Hi All. I am running a distributed training job us...
# ask-the-community
b
Hi All. I am running a distributed training job using Flyte + Kubeflow training operator as suggested by the documentation. I just added a sidecar to my pod spec. A sidecar is an init container that has restartPolicy=Always, which makes it special so that main container does not wait for the sidecar to complete and the pod lifetime is only tied to the main container and not the sidecar. However, when I run multi-node training with the training operator, the restartPolicy=Always for the sidecar is removed, which turns it into a regular init container and then the pod never starts as this particular sidecar is designed to run forever. I am trying to debug at what place the restart policy is dropped. Is this something that happens within the kfpytorch plugin or is this something that happens inside the training operator. How can I find how my pod spec is being converted into PyTorchJob?

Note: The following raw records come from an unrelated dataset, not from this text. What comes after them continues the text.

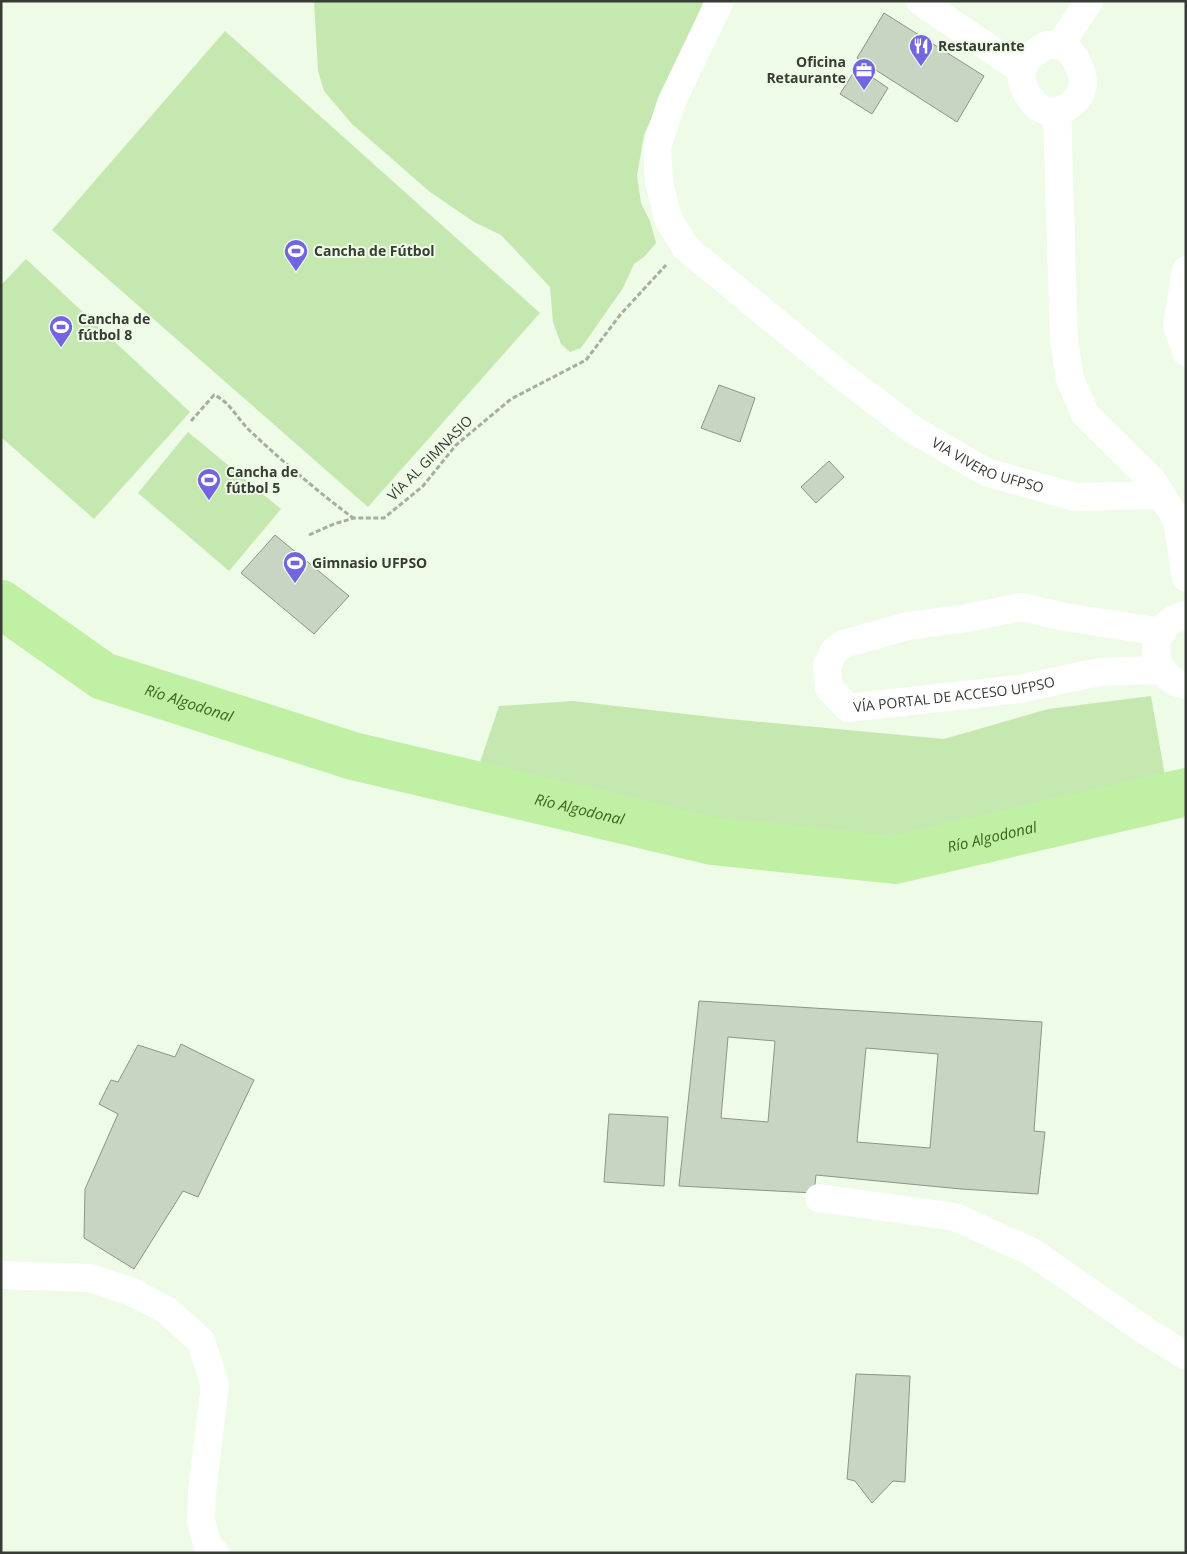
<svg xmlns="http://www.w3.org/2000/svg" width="1187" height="1554" font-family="'Open Sans',sans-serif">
<rect width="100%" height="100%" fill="#eefbe7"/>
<g fill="#c5e8b1">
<polygon points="314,1 704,1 644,135 637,175 641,203 650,221 656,243 644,257 634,264 623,288 581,348 570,352 561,344 553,322 550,287 501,235 474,222 430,192 352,124 324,91 318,71"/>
<polygon points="225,31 540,313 368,507 52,230"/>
<polygon points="26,259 190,412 94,519 1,437 1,285"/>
<polygon points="188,432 281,509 229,571 138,493"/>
<polygon points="1151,696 1167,787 896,855 710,835 474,780 499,706 573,701 729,719 944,739 1048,709"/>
</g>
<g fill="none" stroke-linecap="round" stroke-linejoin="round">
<path stroke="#c0f0a4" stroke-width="48" id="s1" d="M1,604L103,676L353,756L712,841L895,860L1186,792"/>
</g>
<g fill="#c8d5c2" stroke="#8b9684" fill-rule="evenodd">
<polygon points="884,13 984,76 957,122 857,58"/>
<polygon points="857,67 888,88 872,114 840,94"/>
<polygon points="719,385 755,398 740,442 701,428"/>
<polygon points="829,461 844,477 816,503 801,487"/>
<polygon points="275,535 349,596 314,634 241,573"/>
<path d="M699,1001L1042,1022L1034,1131L1045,1132L1038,1194L961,1189L816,1175L814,1193L679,1186ZM728,1037L775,1041L768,1122L721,1118ZM866,1048L938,1054L930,1148L857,1142Z"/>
<polygon points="181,1044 254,1080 198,1197 183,1191 134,1269 84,1238 85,1189 118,1114 99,1104 111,1080 118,1082 138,1045 175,1057"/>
<polygon points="609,1114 668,1117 664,1186 604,1182"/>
<polygon points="856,1374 910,1376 905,1482 893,1481 872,1503 855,1481 847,1479"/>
</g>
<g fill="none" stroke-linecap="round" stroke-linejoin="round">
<g stroke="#a5afa0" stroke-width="3" stroke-dasharray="5 2.5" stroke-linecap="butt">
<path d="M191,421L214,395C229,401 237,418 249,430C282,461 317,491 353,518"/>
<polyline points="309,535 334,524 354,518 384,518 423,486 456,445 511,399 586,360 620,315 666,265"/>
</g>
<g stroke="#fff" stroke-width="28">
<path id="s2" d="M720,1L671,103L657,147L659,182L668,219L686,248L837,372L912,429L986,472L1075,497L1161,495"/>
<polyline points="920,1 1021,70"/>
<path d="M1047,45C1052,45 1058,44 1062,46C1076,53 1087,77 1081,92C1073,110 1048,119 1034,103C1013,78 1019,60 1047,45Z"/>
<polyline points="1060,45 1089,1"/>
<polyline points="1057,113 1064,341 1070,379 1085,414 1153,481 1177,520 1186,578"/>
<polyline points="1186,270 1177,325 1186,352"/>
<path d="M1186,615C1181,617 1175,618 1171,621C1151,634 1151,667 1171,679C1176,682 1180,685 1186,685"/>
<path id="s3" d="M1162,632L1065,617L1021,607L967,618L908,626L843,644L834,651L827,666L829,688L848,708L1019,689L1099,672L1162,670"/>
<polyline points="819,1198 955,1217 1032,1252 1146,1331 1186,1356"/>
<polyline points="1,1275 90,1278 132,1292 166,1310 201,1341 215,1385 202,1492 201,1520 208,1547 215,1553"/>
</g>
</g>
<defs>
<g id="restaurant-pin" transform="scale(1.25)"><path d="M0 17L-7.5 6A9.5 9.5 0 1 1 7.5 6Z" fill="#7365e0" stroke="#eefbe7"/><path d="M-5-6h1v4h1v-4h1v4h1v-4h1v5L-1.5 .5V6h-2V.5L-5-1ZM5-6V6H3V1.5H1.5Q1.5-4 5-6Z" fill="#fff"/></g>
<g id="office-pin" transform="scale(1.25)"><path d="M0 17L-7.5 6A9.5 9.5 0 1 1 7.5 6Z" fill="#7365e0" stroke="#eefbe7"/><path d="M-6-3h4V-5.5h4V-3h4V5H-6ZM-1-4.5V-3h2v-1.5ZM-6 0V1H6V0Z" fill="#fff"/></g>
<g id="stadium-pin" transform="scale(1.25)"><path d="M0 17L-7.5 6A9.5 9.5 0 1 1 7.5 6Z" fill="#7365e0" stroke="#eefbe7"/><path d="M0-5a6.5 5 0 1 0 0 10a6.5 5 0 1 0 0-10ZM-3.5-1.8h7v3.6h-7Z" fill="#fff"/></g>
</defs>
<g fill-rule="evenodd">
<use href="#restaurant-pin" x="921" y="46"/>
<use href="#office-pin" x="864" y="70"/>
<use href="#stadium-pin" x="296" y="251"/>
<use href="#stadium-pin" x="61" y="327"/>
<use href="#stadium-pin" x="209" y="480"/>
<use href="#stadium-pin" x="295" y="563"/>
</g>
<g text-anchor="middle" stroke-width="4" stroke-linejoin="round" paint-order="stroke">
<g font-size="14" font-weight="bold" fill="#373c34" stroke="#eefbe7" text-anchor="start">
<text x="938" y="51">Restaurante</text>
<text x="846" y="67" text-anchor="end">Oficina<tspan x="846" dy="16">Retaurante</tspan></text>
<text x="314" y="256">Cancha de Fútbol</text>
<text x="78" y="324">Cancha de<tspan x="78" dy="16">fútbol 8</tspan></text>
<text x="226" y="477">Cancha de<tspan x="226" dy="16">fútbol 5</tspan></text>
<text x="312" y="568">Gimnasio UFPSO</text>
</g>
<g font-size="14" fill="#373c34" stroke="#eefbe7">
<text transform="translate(430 458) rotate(-45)" y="5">VÍA AL GIMNASIO</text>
<text dy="5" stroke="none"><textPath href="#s2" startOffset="641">VIA VIVERO UFPSO</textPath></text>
<text dy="5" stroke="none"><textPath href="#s3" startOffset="510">VÍA PORTAL DE ACCESO UFPSO</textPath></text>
</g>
<g font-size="15" font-style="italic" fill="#3a641a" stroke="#eefbe7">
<text dy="5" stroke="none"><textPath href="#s1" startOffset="215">Río Algodonal</textPath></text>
<text dy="5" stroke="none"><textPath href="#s1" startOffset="620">Río Algodonal</textPath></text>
<text dy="5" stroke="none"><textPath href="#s1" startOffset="1040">Río Algodonal</textPath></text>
</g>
</g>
<rect width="1187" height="1554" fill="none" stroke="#373c34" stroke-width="5"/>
</svg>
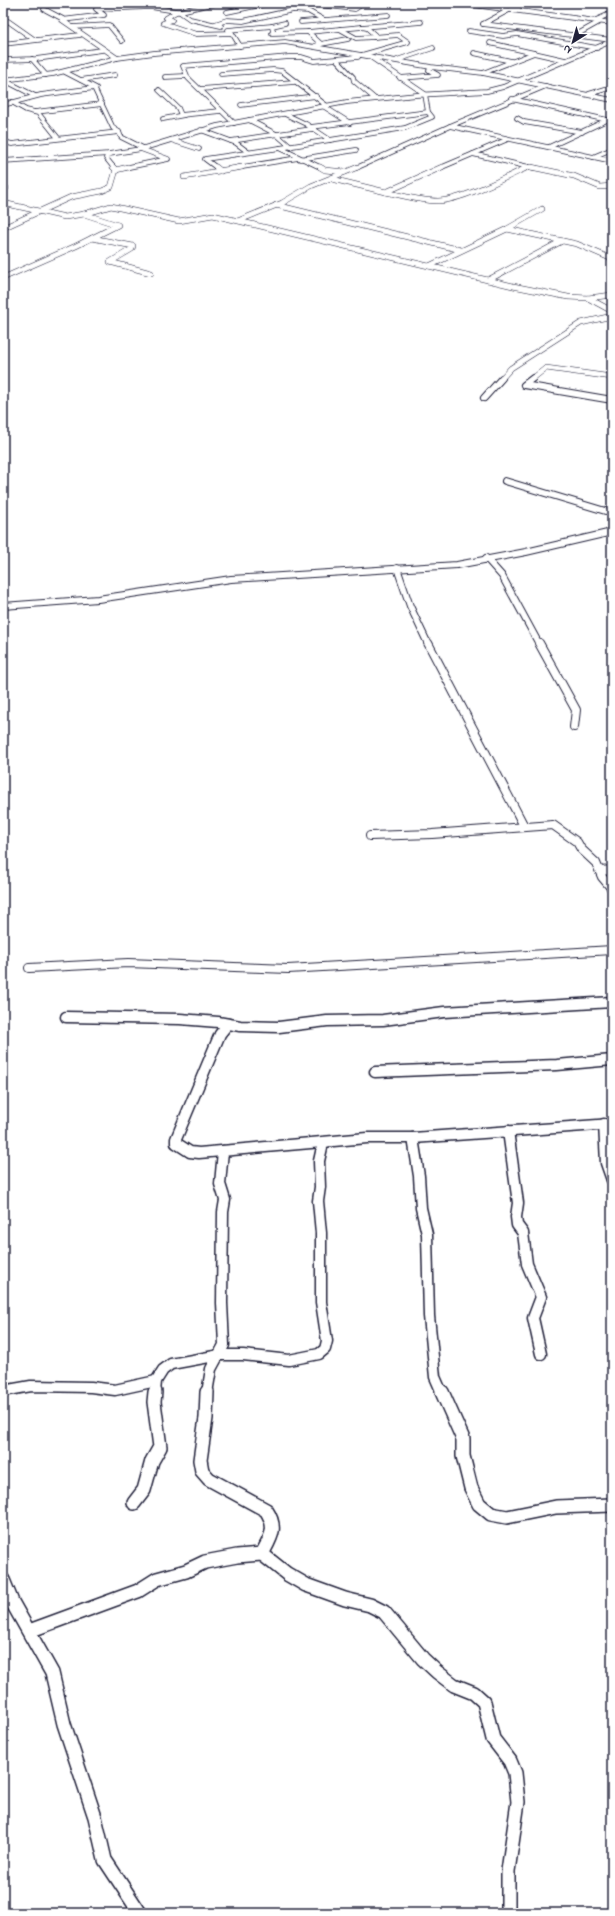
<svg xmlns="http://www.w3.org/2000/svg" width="615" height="1916" font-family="'Indie Flower',sans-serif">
<rect width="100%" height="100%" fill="#fff"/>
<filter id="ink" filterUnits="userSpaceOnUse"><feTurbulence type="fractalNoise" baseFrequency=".025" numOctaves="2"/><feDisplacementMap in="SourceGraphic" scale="8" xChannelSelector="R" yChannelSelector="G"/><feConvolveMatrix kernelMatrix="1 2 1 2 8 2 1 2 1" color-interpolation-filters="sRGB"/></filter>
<g filter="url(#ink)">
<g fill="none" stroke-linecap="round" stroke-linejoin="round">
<g stroke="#22223b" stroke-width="5.5">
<g id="street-far5">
<polyline points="216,3 176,12 166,18 172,20 163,23 196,34 232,33 240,46"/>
<polyline points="301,3 355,9 364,3"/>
<polyline points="460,3 473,5"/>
<polyline points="481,3 473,5 612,23"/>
<polyline points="44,9 63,19"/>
<polyline points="293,10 308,11 324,20"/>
<polyline points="180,12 190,19 221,26"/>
<polyline points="227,12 265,4 287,4"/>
<polyline points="596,20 612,13"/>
<polyline points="3,21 8,21 35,40"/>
<polyline points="301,22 388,15"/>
<polyline points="215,24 227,20 243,21 293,10 287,4 288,3"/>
<polyline points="483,24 612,40"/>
<polyline points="483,24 509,10 532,3"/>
<polyline points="73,27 109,25 122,41"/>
<polyline points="362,27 421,22"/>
<polyline points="340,29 356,38 374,37"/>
<polyline points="228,30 272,26"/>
<polyline points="273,31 272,26 285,23"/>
<polyline points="469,31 503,36 517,34 597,48"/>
<polyline points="272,33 308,32"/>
<polyline points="576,35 601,21"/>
<polyline points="490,43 534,53"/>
<polyline points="3,44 80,35"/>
<polyline points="321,44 348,39"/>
<polyline points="315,46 321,44 308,32 362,27 367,28 375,35 374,37 398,35 408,42 362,55"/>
<polyline points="474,53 511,61"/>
<polyline points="117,58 62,20 104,15 96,9 151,7 182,12"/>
<polyline points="32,59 46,75"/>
<polyline points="3,60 36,59 102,50"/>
<polyline points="337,60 353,77 354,81 374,98"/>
<polyline points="397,60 433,48"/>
<polyline points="65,72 96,88 95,90 113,128 119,132 121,137 143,148"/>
<polyline points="483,73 534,53 565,60"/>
<polyline points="221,74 273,70 282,71 327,106"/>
<polyline points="165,77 186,76"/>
<polyline points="400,78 438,75 429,70"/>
<polyline points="3,80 53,74 117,58 154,53 285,42 431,67 483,73 612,100"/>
<polyline points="4,80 35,96"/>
<polyline points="81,80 115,75"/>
<polyline points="201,89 294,82"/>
<polyline points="159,90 178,108 181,115 220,111"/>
<polyline points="589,94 612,87"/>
<polyline points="512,99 612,121"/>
<polyline points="12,102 26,110 38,113 58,138"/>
<polyline points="3,105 41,95 94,88"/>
<polyline points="241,105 316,96"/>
<polyline points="323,106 350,123"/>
<polyline points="35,112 102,104"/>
<polyline points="285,114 306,124 330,140"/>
<polyline points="517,118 524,122 582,132"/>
<polyline points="163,119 184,115"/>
<polyline points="249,120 276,134 291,147"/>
<polyline points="234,123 188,78 183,66 289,57 301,57 314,61 358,57"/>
<polyline points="450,126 612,161"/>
<polyline points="311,127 428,112"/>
<polyline points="201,130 236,143 248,152"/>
<polyline points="3,134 4,142 12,144 119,132"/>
<polyline points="171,140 199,149"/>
<polyline points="231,141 312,129"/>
<polyline points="549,147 607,120"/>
<polyline points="109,154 106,158 114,168"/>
<polyline points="473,154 508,139"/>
<polyline points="593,157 612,149"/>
<polyline points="300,159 356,150"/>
<polyline points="3,161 109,154 141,149 217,126 347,102 417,95 487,91 503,87 612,41"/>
<polyline points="529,167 536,168"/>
<polyline points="124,168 168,159 141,149"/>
<polyline points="217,168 205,159 280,148"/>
<polyline points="236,168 298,158"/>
<polyline points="322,168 280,148 405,128 432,117 428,112 425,94 372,58"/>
<polyline points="356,168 450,126 546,86"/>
<polyline points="440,168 473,154 529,167 526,168"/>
</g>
</g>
<g stroke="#22223b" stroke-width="6">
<g id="street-far4">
<polyline points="216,167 221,171"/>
<polyline points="320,167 325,170 345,172"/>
<polyline points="531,167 574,176 600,187 612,186"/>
<polyline points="116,170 128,167"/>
<polyline points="184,177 242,167"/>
<polyline points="332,179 386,192"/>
<polyline points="3,189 6,188"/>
<path d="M386 192C403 196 421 201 438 201 460 201 507 177 528 167"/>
<polyline points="386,192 442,167"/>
<polyline points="3,203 65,217 84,214"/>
<polyline points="276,205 461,250"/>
<polyline points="240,220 282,203 311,186 358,167"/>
<polyline points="3,228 71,197 102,191 111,187 116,170 113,167"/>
<polyline points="507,229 577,244 612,259"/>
<polyline points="92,238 133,246 132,249 110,262 151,273"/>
<polyline points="429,266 507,229 542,209"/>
<polyline points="3,278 76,246 118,225 84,214 111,206 179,221 213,215 513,286 568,297 588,298 612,295"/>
<polyline points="488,280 562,241"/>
<polyline points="588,298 612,311"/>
<polyline points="501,379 511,368 581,323 612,316"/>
<polyline points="532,379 546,368 612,377"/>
</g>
</g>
<g stroke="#22223b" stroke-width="8">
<g id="street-far3">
<polyline points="533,378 524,385 612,400"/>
<polyline points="484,398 502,378"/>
<polyline points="505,481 612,513"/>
<polyline points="486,558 502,576 539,644"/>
<polyline points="397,568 410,606 428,644"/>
<polyline points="3,606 98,599 231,579 457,565 526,552 612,532"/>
</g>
</g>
<g stroke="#22223b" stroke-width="10">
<g id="street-far2">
<polyline points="428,643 524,826"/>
<polyline points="539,643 576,710 574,727"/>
<polyline points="370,836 432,834 553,825 577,842 581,849 596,863 602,877 612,889"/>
<polyline points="600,871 612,870"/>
<polyline points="29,968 128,963 288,969 612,950"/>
</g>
</g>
<g stroke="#22223b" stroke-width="13">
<g id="street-far1">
<polyline points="66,1017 180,1019 218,1022 240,1026 279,1027 327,1021 383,1020 444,1012 612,1002"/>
<polyline points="228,1024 220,1034 176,1139 176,1143 190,1152 199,1153 367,1138 413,1138 612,1124"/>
<polyline points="375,1072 557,1065 612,1060"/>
<polyline points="604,1124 606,1163 612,1180"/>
<polyline points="508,1131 518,1203 516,1217 517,1225 523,1233 527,1264 541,1297 533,1318 541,1354"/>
<polyline points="413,1138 419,1176 421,1208 427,1234 429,1316 435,1377 442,1393"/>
<polyline points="3,1391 31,1386 91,1387 115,1390 156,1381"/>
<polyline points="155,1393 156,1381 163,1370 171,1364 220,1355 243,1355 289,1360 319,1354 325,1349 327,1341 321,1302 321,1233 318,1201 320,1187 319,1161 323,1143"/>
<polyline points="207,1393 211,1369 224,1345 222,1303 223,1212 225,1200 220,1184 223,1151"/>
</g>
</g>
<g stroke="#22223b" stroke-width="16">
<g id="street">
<path d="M207 1392 206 1418 200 1460 202 1471 209 1479 266 1510C278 1528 271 1537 262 1554"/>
<polyline points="442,1392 463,1439 463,1456 471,1488 479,1504 491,1514 507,1517 556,1507 612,1505"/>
<polyline points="134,1503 144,1490 152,1461 160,1447 154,1402 155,1392"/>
<polyline points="3,1580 12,1602 52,1673 64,1724 95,1817 105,1860 140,1913"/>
<polyline points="29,1631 138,1591 157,1579 186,1571 205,1562 237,1556 262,1554 287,1574 306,1585 345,1599 370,1605 384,1612 423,1659 437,1672 454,1685 474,1693 484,1702 493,1739 510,1761 515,1773 518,1802 508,1871 508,1913"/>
</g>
</g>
<use href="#street-far5" stroke="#fff" stroke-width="4"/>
<use href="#street-far4" stroke="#fff" stroke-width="5"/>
<use href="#street-far3" stroke="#fff" stroke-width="6"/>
<use href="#street-far2" stroke="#fff" stroke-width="8"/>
<use href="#street-far1" stroke="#fff" stroke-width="10"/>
<use href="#street" stroke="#fff" stroke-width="13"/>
</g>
</g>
<rect width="615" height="1916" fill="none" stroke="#fff" stroke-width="16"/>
<rect x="8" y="8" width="599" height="1900" fill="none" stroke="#22223b" stroke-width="1.5" filter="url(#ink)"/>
<g transform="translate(573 42) rotate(217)" stroke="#ffffff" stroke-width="3" paint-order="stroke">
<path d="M0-3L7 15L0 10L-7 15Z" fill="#22223b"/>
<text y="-6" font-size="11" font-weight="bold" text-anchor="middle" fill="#22223b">N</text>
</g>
</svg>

When I print the PyTorchJob using kubeflow Python API, I don't see the restart policy, so I'm suspecting that it is a Flyte issue.
k
It could be or the crd may not support it. Here are the plugins https://github.com/flyteorg/flyte/tree/master/flyteplugins/go/tasks/plugins/k8s/kfoperators There is a body of work to add pod templates to all these plugins. That has not been prioritized
y
if you
kubectl get -o yaml pytorchjobs
is there enough information there to understand what’s happening?
(i would check myself but i don’t have the crd installed)
b
yeah, it is missing there
I already checked that. So it is not propagated to the spec.
y
i believe this is the code doing the translation… https://github.com/flyteorg/flyte/blob/master/flyteplugins/go/tasks/plugins/k8s/kfoperators/pytorch/pytorch.go#L46 do you see anything obviously missing?
b
@Yee I think I found the problem
In here https://github.com/flyteorg/flyteplugins/blob/master/go/tasks/pluginmachinery/flytek8s/pod_helper.go we do: utils.UnmarshalStructToObj(target.K8SPod.PodSpec, &podSpec)
Here, podSpec is of type v1.PodSpec
v1.PodSpec comes form package k8s.io/api v0.24.1
But 0.24.1 is way too old and does not include restartPolicy for containers (this was added more recently as part of sidecar support in later versions of K8)
Proof: • 0.24.1 does not have restartPolicy for container: https://pkg.go.dev/k8s.io/api@v0.24.1/core/v1#Container
So we need to just bump up the version of k8s.io/api
Are these plugins separately updatable?
y
interesting. new feature, didn’t know about this.
plugins all get compiled together.
(these backend plugins do anyways, which is one of the reasons why we create the agent style of plugin)
let us get back to you… it shouldn’t be a problem, just need to run a myriad of tests.
mind cutting an issue for this? and thank you very much for the investigation
b
e
@Buğra Gedik, what version of Flyte are you running?
b
In the monorepo, the version is actually k8s.io/api v0.28.4
And has the field.
Let me check
@Eduardo Apolinario (eapolinario) v1.12.0
e
very interesting. So you should be running k8.api v0.28.2 (due to the rewrite), which means that the
RestartPolicy
field should be preserved. Let me take another look at the code.
b
Yeah, looks like the theory does not hold.
e
how are you adding the sidecar to the pod spec?
y
just to confirm, you are seeing the init container right? just not the restart policy?
b
In the pytorchjob, I can see my init container, but its restartPolicy is missing.
I am using @task's pod_template option
And I can see all my customizations, except restartPolicy, which gets removed. When I do kubectl get -o yaml pytorchjobs I see all my customizations except the restartPolicy.
From `kubectl get -o yaml pytorchjobs`:
Copy code
initContainers:
    - args:
       - |
        <REDACTED>
       command:
       - /bin/bash
       - -c
       env:
       - name: LD_LIBRARY_PATH
        value: /usr/local/nvidia/lib64/
       image: <REDACTED>
       imagePullPolicy: Always
       name: <REDACTED>
       resources: {}
       securityContext:
        privileged: true
       volumeMounts:
       - mountPath: /usr/local/nvidia
        name: nvidia-install-dir-host
^_ restartPolicy is missing.
I am sure I am setting it right, because if I use single node training, where a pyrorchjob is not created, I see it in the pod spec.
e
@Buğra Gedik, I finally got to debug this. I have evidence that Flyte is submits a
PyTorchJob
job to the kubeflow plugin that contains the correct value of
RestartPolicy
here.
Just to add to ^, when we use the kubeclient to submit the
PyTorchJob
we reach this line and if we expand the list of warnings (which is a field of
result
), we see this one:
Copy code
unknown field "spec.pytorchReplicaSpecs.Master.template.spec.initContainers[0].restartPolicy"
b
Ok, then this is an issue with training operator
e
@Buğra Gedik, I just tried the
1.8.0-rc.0
version of the operator and I can see the field set there.
b
The latest stable version they have is using k8s.io/api/core/v1 0.24.1, which explains it. Looks like there will be a release sometime soon.
I started using the
1.8.0-rc.0
version and it has been working well so far.